start DOCUMENT TEXT

Yes. Naive and Tz-aware date times are quite different. But doing tz-awareness right is really hard. Even if we can Agree on what we want it to do. This my proposal to stick with naive. Which, indeed it currently is--the current code simply uses some unfortunate defaults. I'd like to see that change to something far more useful.

If we go with naive, then really the only open question is when to raise errors when parsing ISO strings. If numpy only supports naive date times, then I see little chance of confusion if it accepts a tzoffset of 0 -- but consistancy is good, so no- offset-allowed is good too.

wesm commented May 6, 2013

I think that datetime64 should always be implicitly a UTC timestamp, and can be interpreted as being in some time zone as the user desires. That's the approach we're taking in pandas right now, e.g.:

In [2]: stamp = pd.Timestamp('2013-05-03T23:00-0500')

In [3]: stamp
Out[3]: <Timestamp: 2013-05-03 23:00:00-0500 , tz=tzoffset(None, -18000)>

In [4]: stamp.u
stamp.utcfromtimestamp  stamp.utcoffset         
stamp.utcnow            stamp.utctimetuple      

In [4]: stamp.value
Out[4]: 1367640000000000000

In [5]: stamp.tz_convert('utc')
Out[5]: <Timestamp: 2013-05-04 04:00:00+0000 UTC, tz=UTC>

In [6]: stamp.tz_convert('utc').value
Out[6]: 1367640000000000000

The Timestamp object is simply a user-friendly "box" and subclass of datetime.datetime that holds a UTC datetime64 timestamp (in nanoseconds).

wesm commented May 6, 2013

I should also add that unfortunately we had to kind of do everything ourselves in pandas because the NumPy datetime64 stuff has been in flux (I wrote earlier "mess" but that was putting it a bit strongly, sorry). I also disagreed with some of the decisions that Mark made in the API. I think interpreting a timestamp as naive and not localtime is a good idea, I didn't like the "convert this naive string to UTC given local timezone" which is how I recall numpy 1.7 working

Owner

charris commented May 6, 2013

@mwiebe Just a heads up to the discussion on the datetime issue.

end DOCUMENT TEXT
start DATA EXCERPTS

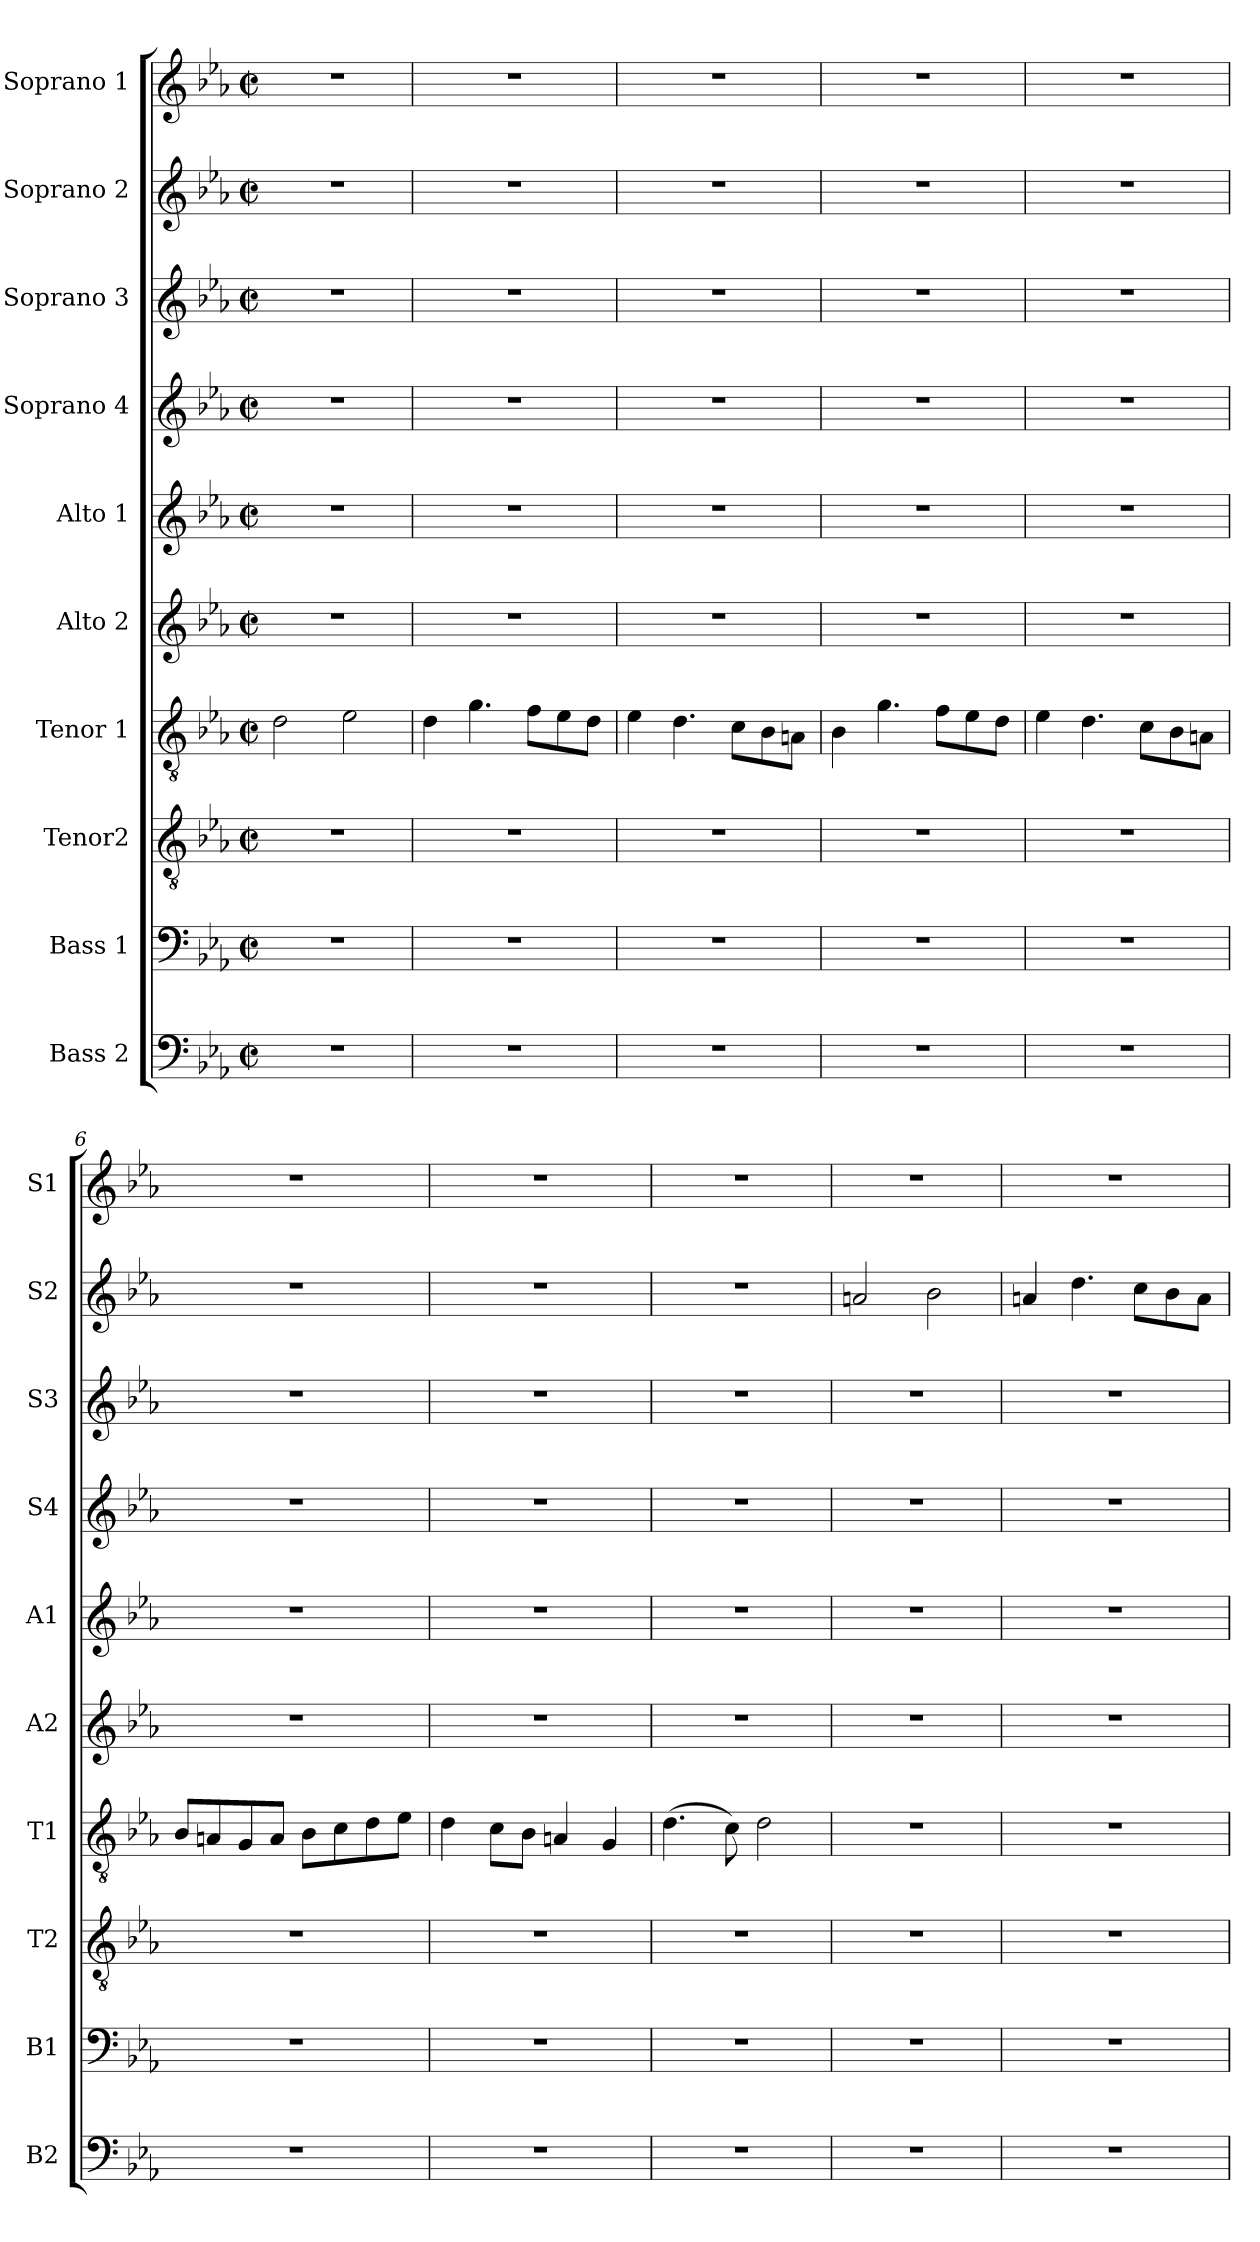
**kern	**kern	**kern	**kern	**kern	**kern	**kern	**kern	**kern	**kern
*part10	*part9	*part8	*part7	*part6	*part5	*part4	*part3	*part2	*part1
*staff10	*staff9	*staff8	*staff7	*staff6	*staff5	*staff4	*staff3	*staff2	*staff1
*I"Bass 2	*I"Bass 1	*I"Tenor2	*I"Tenor 1	*I"Alto 2	*I"Alto 1	*I"Soprano 4	*I"Soprano 3	*I"Soprano 2	*I"Soprano 1
*I'B2	*I'B1	*I'T2	*I'T1	*I'A2	*I'A1	*I'S4	*I'S3	*I'S2	*I'S1
*clefF4	*clefF4	*clefGv2	*clefGv2	*clefG2	*clefG2	*clefG2	*clefG2	*clefG2	*clefG2
*k[b-e-a-]	*k[b-e-a-]	*k[b-e-a-]	*k[b-e-a-]	*k[b-e-a-]	*k[b-e-a-]	*k[b-e-a-]	*k[b-e-a-]	*k[b-e-a-]	*k[b-e-a-]
*E-:	*E-:	*E-:	*E-:	*E-:	*E-:	*E-:	*E-:	*E-:	*E-:
*M2/2	*M2/2	*M2/2	*M2/2	*M2/2	*M2/2	*M2/2	*M2/2	*M2/2	*M2/2
*met(c|)	*met(c|)	*met(c|)	*met(c|)	*met(c|)	*met(c|)	*met(c|)	*met(c|)	*met(c|)	*met(c|)
=1	=1	=1	=1	=1	=1	=1	=1	=1	=1
1r	1r	1r	2d\	1r	1r	1r	1r	1r	1r
.	.	.	2e-\	.	.	.	.	.	.
=2	=2	=2	=2	=2	=2	=2	=2	=2	=2
1r	1r	1r	4d\	1r	1r	1r	1r	1r	1r
.	.	.	4.g\	.	.	.	.	.	.
.	.	.	8f\L	.	.	.	.	.	.
.	.	.	8e-\	.	.	.	.	.	.
.	.	.	8d\J	.	.	.	.	.	.
=3	=3	=3	=3	=3	=3	=3	=3	=3	=3
1r	1r	1r	4e-\	1r	1r	1r	1r	1r	1r
.	.	.	4.d\	.	.	.	.	.	.
.	.	.	8c\L	.	.	.	.	.	.
.	.	.	8B-\	.	.	.	.	.	.
.	.	.	8An\J	.	.	.	.	.	.
=4	=4	=4	=4	=4	=4	=4	=4	=4	=4
1r	1r	1r	4B-\	1r	1r	1r	1r	1r	1r
.	.	.	4.g\	.	.	.	.	.	.
.	.	.	8f\L	.	.	.	.	.	.
.	.	.	8e-\	.	.	.	.	.	.
.	.	.	8d\J	.	.	.	.	.	.
=5	=5	=5	=5	=5	=5	=5	=5	=5	=5
1r	1r	1r	4e-\	1r	1r	1r	1r	1r	1r
.	.	.	4.d\	.	.	.	.	.	.
.	.	.	8c\L	.	.	.	.	.	.
.	.	.	8B-\	.	.	.	.	.	.
.	.	.	8An\J	.	.	.	.	.	.
=6	=6	=6	=6	=6	=6	=6	=6	=6	=6
1r	1r	1r	8B-/L	1r	1r	1r	1r	1r	1r
.	.	.	8An/	.	.	.	.	.	.
.	.	.	8G/	.	.	.	.	.	.
.	.	.	8A/J	.	.	.	.	.	.
.	.	.	8B-\L	.	.	.	.	.	.
.	.	.	8c\	.	.	.	.	.	.
.	.	.	8d\	.	.	.	.	.	.
.	.	.	8e-\J	.	.	.	.	.	.
!!LO:PB:g=z
=7	=7	=7	=7	=7	=7	=7	=7	=7	=7
1r	1r	1r	4d\	1r	1r	1r	1r	1r	1r
.	.	.	8c\L	.	.	.	.	.	.
.	.	.	8B-\J	.	.	.	.	.	.
.	.	.	4An/	.	.	.	.	.	.
.	.	.	4G/	.	.	.	.	.	.
=8	=8	=8	=8	=8	=8	=8	=8	=8	=8
1r	1r	1r	(4.d\	1r	1r	1r	1r	1r	1r
.	.	.	8c\)	.	.	.	.	.	.
.	.	.	2d\	.	.	.	.	.	.
=9	=9	=9	=9	=9	=9	=9	=9	=9	=9
1r	1r	1r	1r	1r	1r	1r	1r	2an/	1r
.	.	.	.	.	.	.	.	2b-\	.
=10	=10	=10	=10	=10	=10	=10	=10	=10	=10
1r	1r	1r	1r	1r	1r	1r	1r	4an/	1r
.	.	.	.	.	.	.	.	4.dd\	.
.	.	.	.	.	.	.	.	8cc\L	.
.	.	.	.	.	.	.	.	8b-\	.
.	.	.	.	.	.	.	.	8a\J	.
=	=	=	=	=	=	=	=	=	=
*-	*-	*-	*-	*-	*-	*-	*-	*-	*-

end DATA EXCERPTS

▶ _TASK 1_
Translate into Spanish this sentence from the datetime discussion: "I think that datetime64 should always be implicitly a UTC timestamp, and can be interpreted as being in some time zone as the user desires."
▶ _TASK 2_
In the datetime discussion, which attribute names appear as completion suggestions after the input "stamp.u"? List all of them.
▶ _TASK 3_
Resume the datetime discussion thread after its final comment.

▶ _TASK RESULT 1_
Creo que datetime64 siempre debería ser implícitamente una marca de tiempo UTC, y puede interpretarse como perteneciente a alguna zona horaria según lo desee el usuario.

▶ _TASK RESULT 2_
stamp.utcfromtimestamp
stamp.utcoffset
stamp.utcnow
stamp.utctimetuple

▶ _TASK RESULT 3_
Panda's proves the point: a naive datetime may not be as useful as a full-featured Tz-aware one but it is very useful, and users can patch their own TZ handling on top of it. Half-baked TZ support is next to useless. I'm using numpy1.7 datetime64, but frankly, I don't know that I'm buying anything over simply using a regular array that I interpret as seconds-since-the-epoc.

Maybe we should borrow Panda's code?

As for Naive vs. UTC -- they are almost exactly the same -- the only difference may be how you handle an ISO string as input: add/subtract the offset, or don't allow an offset. As long as you don't apply the locale offset without the user specifically asking for it, I'm good either way, though I think calling it "UTC" buys very little over naive, but does add a tiny bit of extra room for error.

So: I propose either Naive or UTC--implementer's choice.

-Chris

Wes I am curious about the motivation for allowing pd.to_datetime( ) to apparently select a timezone from the local system when supplied only a long. That is:

stamp = pd.Timestamp('2013-05-03T23:00')

pd.to_datetime( stamp, box = False )
Timestamp('2013-05-03 23:00:00', tz=None)

versus

pd.to_datetime( stamp.value, box = False )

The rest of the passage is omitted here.